_Короткое задание A:_
Представьте в виде массива JSON из строк фрагмент перечня ниже: от строки, содержащей «collector number: 56128», до строки, содержащей «elevation (m): 400», включая обе. Каждой строке этого фрагмента должна соответствовать одна строка массива, пустые строки опустите.

◆ ◆ ◆ ◆ ◆

Пастернак проводил меня в довольно большую комнату на первом этаже, столовую или гостиную, извинился, сказал, что напряженно работает и много времени уделить мне не сможет. Теперь я знаю, что попал к поэту в то время, когда здоровье его было окончательно подорвано, когда он стоял на пороге решения, соотносимого с тем, которое принял перед смертью Лев Толстой — о полном разрыве со своей средой и уходе к Ивинской. Давно, еще в «Охранной грамоте», он рассказал «о той из века в век повторяющейся странности, которую можно назвать последним годом поэта <…> Меняют привычки, носятся с новыми планами, не нахвалятся подъемом духа. И вдруг — конец, иногда насильственный, чаще естественный, но и тогда, по нежеланию защищаться, очень похожий на самоубийство». А я приехал из Донбасса, чтобы поддержать и ободрить его… Жизнь Пастернака неудержимо устремлялась к роковому концу, и не с моими малыми силами было его отодвинуть. Через двенадцать дней после моей встречи с Пастернаком его схватили прямо на улице в Переделкине, затолкали в машину и отвезли к генеральному прокурору СССР Руденко. А тот пригрозил, что на основании перехваченных писем против Пастернака и его близких будет возбуждено уголовное дело. В окружении Пастернака предполагали, что именно после этого потрясения он заболел раком.
Ни малейшей тени трагедии не висело над обликом и поведением Пастернака при нашей встрече. Он на несколько минут оставил меня, кинулся в глубь дома, прибежал с десятком или дюжиной изданий «Доктора Живаго» на разных языках и картинно, с видимым удовольствием, разложил их передо мной по периметру всего (если не ошибаюсь — овального) стола. Я намеренно употребляю глаголы кинулся, прибежал: они значительно точнее передают порывистость, живость Пастернака, чем любые менее динамичные слова.
Широко известно, что в конце жизни Пастернак не любил свое творчество первой половины жизни. Он не раз заявлял об этом письменно и устно. Но в разговоре со мной он с большой радостью говорил о переиздании своих ранних стихов и своей ранней прозы за рубежом. Отдельно назвал «Детство Люверс». Позже в очерке А. Д. Синявского «Один день с Пастернаком» я прочитал об отношении поэта к своему прошлому приблизительно то же самое. Очевидно, самооценки Пастернака не были прямолинейными и однонаправленными, какими они иногда нам представляются. Его мышление было объемным, сложным, многоуровневым, динамичным.

◆ ◆ ◆ ◆ ◆

_Короткое задание B:_
Приведите дословно отрывок из текста о встрече с Пастернаком выше: от слов «Ни малейшей тени» до слов «менее динамичные слова.» включительно.

_Материал для задания:_
◆ ◆ ◆ ◆ ◆

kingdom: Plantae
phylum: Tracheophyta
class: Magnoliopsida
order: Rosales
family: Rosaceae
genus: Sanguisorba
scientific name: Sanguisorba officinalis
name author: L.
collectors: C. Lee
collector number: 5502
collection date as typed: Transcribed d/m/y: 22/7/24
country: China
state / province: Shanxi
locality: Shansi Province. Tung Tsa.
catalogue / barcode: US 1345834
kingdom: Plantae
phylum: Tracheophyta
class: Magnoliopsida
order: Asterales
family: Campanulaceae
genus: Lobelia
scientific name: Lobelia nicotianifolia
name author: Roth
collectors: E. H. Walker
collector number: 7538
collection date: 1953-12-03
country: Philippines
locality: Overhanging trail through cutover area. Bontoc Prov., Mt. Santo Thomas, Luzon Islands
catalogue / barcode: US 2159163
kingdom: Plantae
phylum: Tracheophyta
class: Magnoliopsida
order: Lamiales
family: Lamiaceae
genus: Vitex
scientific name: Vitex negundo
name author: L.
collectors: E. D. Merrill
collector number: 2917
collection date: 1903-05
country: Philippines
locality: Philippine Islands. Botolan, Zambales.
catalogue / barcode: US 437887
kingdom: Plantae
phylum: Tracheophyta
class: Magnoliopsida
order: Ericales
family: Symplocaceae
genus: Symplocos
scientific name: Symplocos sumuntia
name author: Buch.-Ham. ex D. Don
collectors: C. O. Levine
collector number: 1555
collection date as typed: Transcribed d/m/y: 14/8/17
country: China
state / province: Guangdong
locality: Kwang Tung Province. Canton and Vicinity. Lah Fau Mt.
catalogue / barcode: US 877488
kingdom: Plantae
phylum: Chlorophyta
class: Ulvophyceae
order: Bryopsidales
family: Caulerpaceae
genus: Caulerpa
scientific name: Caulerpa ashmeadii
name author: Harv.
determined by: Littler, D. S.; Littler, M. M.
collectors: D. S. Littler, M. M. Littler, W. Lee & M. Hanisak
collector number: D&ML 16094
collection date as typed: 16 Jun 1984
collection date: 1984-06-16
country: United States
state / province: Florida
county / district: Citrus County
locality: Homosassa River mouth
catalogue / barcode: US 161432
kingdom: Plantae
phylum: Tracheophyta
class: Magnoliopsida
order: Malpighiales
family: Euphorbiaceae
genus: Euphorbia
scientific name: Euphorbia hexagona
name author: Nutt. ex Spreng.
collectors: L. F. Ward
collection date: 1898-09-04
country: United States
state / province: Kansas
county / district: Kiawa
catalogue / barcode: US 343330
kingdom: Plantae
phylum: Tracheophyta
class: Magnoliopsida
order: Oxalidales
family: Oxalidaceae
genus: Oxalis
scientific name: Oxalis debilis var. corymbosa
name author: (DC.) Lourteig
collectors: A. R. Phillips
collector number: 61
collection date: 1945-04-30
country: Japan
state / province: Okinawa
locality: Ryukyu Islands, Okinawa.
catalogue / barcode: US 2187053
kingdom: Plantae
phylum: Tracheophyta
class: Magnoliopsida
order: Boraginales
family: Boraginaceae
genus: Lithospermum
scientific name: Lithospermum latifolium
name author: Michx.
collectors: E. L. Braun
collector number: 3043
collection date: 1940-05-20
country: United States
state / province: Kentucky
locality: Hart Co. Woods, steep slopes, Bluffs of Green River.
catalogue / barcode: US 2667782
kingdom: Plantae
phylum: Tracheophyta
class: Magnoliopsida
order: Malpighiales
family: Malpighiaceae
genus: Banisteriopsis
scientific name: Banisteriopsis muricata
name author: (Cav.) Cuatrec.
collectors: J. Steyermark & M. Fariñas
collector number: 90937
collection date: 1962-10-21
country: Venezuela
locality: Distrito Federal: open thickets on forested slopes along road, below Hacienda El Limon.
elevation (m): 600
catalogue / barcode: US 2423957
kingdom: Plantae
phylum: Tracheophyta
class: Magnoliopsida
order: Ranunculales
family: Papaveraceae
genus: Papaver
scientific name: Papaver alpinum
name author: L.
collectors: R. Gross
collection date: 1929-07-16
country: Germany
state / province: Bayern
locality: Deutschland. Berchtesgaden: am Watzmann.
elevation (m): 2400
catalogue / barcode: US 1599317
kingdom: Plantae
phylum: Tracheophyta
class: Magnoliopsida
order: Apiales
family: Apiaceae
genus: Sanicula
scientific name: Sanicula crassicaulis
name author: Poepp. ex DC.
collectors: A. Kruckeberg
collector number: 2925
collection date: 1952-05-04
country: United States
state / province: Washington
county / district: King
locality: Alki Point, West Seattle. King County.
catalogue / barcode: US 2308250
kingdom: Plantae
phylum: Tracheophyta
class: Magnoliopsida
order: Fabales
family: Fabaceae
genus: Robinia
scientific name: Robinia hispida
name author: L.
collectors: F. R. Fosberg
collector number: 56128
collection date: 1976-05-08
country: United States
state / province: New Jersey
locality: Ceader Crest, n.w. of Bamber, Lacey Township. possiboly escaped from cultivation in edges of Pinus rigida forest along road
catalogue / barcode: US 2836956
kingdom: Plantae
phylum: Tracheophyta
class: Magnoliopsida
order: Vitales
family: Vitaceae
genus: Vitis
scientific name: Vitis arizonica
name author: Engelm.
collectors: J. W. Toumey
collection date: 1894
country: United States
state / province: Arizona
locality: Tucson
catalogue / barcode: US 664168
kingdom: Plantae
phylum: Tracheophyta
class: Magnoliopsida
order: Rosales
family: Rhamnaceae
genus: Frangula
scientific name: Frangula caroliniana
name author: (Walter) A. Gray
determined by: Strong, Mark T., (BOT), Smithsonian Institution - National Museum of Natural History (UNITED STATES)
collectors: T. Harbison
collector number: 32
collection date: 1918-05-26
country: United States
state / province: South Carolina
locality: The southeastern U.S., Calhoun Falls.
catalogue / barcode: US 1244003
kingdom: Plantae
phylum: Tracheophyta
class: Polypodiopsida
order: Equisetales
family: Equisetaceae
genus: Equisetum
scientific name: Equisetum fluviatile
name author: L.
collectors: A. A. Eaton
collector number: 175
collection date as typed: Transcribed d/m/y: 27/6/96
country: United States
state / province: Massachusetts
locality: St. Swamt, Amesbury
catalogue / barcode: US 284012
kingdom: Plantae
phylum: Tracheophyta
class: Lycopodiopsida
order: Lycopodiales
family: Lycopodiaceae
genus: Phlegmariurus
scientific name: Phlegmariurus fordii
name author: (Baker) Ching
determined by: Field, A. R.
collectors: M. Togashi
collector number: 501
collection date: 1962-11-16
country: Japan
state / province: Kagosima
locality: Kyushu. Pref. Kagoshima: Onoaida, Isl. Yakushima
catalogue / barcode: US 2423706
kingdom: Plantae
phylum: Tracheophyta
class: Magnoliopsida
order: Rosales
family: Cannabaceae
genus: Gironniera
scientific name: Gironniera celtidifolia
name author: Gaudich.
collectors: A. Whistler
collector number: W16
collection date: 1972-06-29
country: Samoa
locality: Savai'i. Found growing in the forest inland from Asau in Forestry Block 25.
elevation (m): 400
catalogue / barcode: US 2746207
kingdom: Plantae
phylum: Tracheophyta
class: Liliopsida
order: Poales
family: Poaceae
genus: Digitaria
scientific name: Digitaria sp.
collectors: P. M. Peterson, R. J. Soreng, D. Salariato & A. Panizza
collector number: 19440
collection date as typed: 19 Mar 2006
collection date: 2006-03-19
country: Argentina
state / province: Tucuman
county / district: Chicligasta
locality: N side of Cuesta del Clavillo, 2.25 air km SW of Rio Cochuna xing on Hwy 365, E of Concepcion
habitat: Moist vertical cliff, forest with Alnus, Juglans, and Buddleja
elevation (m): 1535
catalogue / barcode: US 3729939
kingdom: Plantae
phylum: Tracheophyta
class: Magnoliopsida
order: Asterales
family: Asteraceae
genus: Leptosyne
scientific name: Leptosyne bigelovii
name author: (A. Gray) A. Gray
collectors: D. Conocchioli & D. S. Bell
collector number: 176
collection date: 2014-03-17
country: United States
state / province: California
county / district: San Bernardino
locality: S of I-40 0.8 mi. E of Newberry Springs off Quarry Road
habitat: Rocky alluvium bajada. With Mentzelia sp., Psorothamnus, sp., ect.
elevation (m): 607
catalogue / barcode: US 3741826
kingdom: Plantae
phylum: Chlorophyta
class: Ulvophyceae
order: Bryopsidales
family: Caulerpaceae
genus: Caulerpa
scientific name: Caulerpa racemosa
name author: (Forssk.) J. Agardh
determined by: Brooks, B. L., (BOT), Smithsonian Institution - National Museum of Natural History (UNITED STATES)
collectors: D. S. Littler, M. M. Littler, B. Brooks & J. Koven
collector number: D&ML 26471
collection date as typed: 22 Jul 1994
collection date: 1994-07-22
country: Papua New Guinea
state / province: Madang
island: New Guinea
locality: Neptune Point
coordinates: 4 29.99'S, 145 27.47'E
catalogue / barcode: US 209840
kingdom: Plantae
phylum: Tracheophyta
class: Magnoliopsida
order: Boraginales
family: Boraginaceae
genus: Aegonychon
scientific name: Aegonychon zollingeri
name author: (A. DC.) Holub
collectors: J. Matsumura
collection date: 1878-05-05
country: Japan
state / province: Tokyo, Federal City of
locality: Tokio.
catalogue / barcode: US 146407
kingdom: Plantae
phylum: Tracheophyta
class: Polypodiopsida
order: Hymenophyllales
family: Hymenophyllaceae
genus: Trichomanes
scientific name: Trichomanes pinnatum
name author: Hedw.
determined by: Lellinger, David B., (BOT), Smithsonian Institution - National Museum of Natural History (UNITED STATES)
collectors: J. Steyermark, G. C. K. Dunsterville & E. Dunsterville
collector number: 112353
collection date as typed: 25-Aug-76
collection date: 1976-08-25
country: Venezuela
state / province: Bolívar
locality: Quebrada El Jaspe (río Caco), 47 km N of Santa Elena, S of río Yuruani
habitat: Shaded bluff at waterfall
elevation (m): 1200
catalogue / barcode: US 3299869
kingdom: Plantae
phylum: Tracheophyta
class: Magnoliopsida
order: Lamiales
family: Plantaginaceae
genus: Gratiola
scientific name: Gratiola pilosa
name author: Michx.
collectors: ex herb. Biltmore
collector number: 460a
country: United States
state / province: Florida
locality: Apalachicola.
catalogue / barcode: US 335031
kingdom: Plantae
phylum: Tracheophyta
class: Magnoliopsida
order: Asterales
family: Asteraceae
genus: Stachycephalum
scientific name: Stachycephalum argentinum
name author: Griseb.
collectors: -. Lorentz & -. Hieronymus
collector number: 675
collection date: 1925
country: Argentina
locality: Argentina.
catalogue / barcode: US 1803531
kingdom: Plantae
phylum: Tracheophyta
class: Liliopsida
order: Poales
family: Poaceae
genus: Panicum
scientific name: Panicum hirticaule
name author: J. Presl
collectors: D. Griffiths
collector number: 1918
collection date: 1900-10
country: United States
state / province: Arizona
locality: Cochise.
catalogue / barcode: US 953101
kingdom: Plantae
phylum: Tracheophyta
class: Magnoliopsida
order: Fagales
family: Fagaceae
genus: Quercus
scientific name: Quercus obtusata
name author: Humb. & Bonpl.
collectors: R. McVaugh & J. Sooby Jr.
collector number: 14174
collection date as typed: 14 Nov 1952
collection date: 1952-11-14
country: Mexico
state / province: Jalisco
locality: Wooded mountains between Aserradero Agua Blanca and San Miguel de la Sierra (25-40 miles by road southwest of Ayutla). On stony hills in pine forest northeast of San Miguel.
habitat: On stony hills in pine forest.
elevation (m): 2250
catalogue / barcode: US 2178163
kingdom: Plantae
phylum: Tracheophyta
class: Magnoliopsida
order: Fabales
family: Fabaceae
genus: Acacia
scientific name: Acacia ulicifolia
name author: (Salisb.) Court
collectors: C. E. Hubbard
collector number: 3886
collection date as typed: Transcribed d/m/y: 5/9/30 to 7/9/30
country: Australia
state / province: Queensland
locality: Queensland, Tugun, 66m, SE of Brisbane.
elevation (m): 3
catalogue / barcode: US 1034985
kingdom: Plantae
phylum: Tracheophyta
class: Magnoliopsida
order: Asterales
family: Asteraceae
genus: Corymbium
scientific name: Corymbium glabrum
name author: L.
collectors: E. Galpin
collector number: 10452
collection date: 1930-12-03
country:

◆ ◆ ◆ ◆ ◆

_Ответ A:_
[
  "collector number: 56128",
  "collection date: 1976-05-08",
  "country: United States",
  "state / province: New Jersey",
  "locality: Ceader Crest, n.w. of Bamber, Lacey Township. possiboly escaped from cultivation in edges of Pinus rigida forest along road",
  "catalogue / barcode: US 2836956",
  "kingdom: Plantae",
  "phylum: Tracheophyta",
  "class: Magnoliopsida",
  "order: Vitales",
  "family: Vitaceae",
  "genus: Vitis",
  "scientific name: Vitis arizonica",
  "name author: Engelm.",
  "collectors: J. W. Toumey",
  "collection date: 1894",
  "country: United States",
  "state / province: Arizona",
  "locality: Tucson",
  "catalogue / barcode: US 664168",
  "kingdom: Plantae",
  "phylum: Tracheophyta",
  "class: Magnoliopsida",
  "order: Rosales",
  "family: Rhamnaceae",
  "genus: Frangula",
  "scientific name: Frangula caroliniana",
  "name author: (Walter) A. Gray",
  "determined by: Strong, Mark T., (BOT), Smithsonian Institution - National Museum of Natural History (UNITED STATES)",
  "collectors: T. Harbison",
  "collector number: 32",
  "collection date: 1918-05-26",
  "country: United States",
  "state / province: South Carolina",
  "locality: The southeastern U.S., Calhoun Falls.",
  "catalogue / barcode: US 1244003",
  "kingdom: Plantae",
  "phylum: Tracheophyta",
  "class: Polypodiopsida",
  "order: Equisetales",
  "family: Equisetaceae",
  "genus: Equisetum",
  "scientific name: Equisetum fluviatile",
  "name author: L.",
  "collectors: A. A. Eaton",
  "collector number: 175",
  "collection date as typed: Transcribed d/m/y: 27/6/96",
  "country: United States",
  "state / province: Massachusetts",
  "locality: St. Swamt, Amesbury",
  "catalogue / barcode: US 284012",
  "kingdom: Plantae",
  "phylum: Tracheophyta",
  "class: Lycopodiopsida",
  "order: Lycopodiales",
  "family: Lycopodiaceae",
  "genus: Phlegmariurus",
  "scientific name: Phlegmariurus fordii",
  "name author: (Baker) Ching",
  "determined by: Field, A. R.",
  "collectors: M. Togashi",
  "collector number: 501",
  "collection date: 1962-11-16",
  "country: Japan",
  "state / province: Kagosima",
  "locality: Kyushu. Pref. Kagoshima: Onoaida, Isl. Yakushima",
  "catalogue / barcode: US 2423706",
  "kingdom: Plantae",
  "phylum: Tracheophyta",
  "class: Magnoliopsida",
  "order: Rosales",
  "family: Cannabaceae",
  "genus: Gironniera",
  "scientific name: Gironniera celtidifolia",
  "name author: Gaudich.",
  "collectors: A. Whistler",
  "collector number: W16",
  "collection date: 1972-06-29",
  "country: Samoa",
  "locality: Savai'i. Found growing in the forest inland from Asau in Forestry Block 25.",
  "elevation (m): 400"
]

_Ответ B:_
Ни малейшей тени трагедии не висело над обликом и поведением Пастернака при нашей встрече. Он на несколько минут оставил меня, кинулся в глубь дома, прибежал с десятком или дюжиной изданий «Доктора Живаго» на разных языках и картинно, с видимым удовольствием, разложил их передо мной по периметру всего (если не ошибаюсь — овального) стола. Я намеренно употребляю глаголы кинулся, прибежал: они значительно точнее передают порывистость, живость Пастернака, чем любые менее динамичные слова.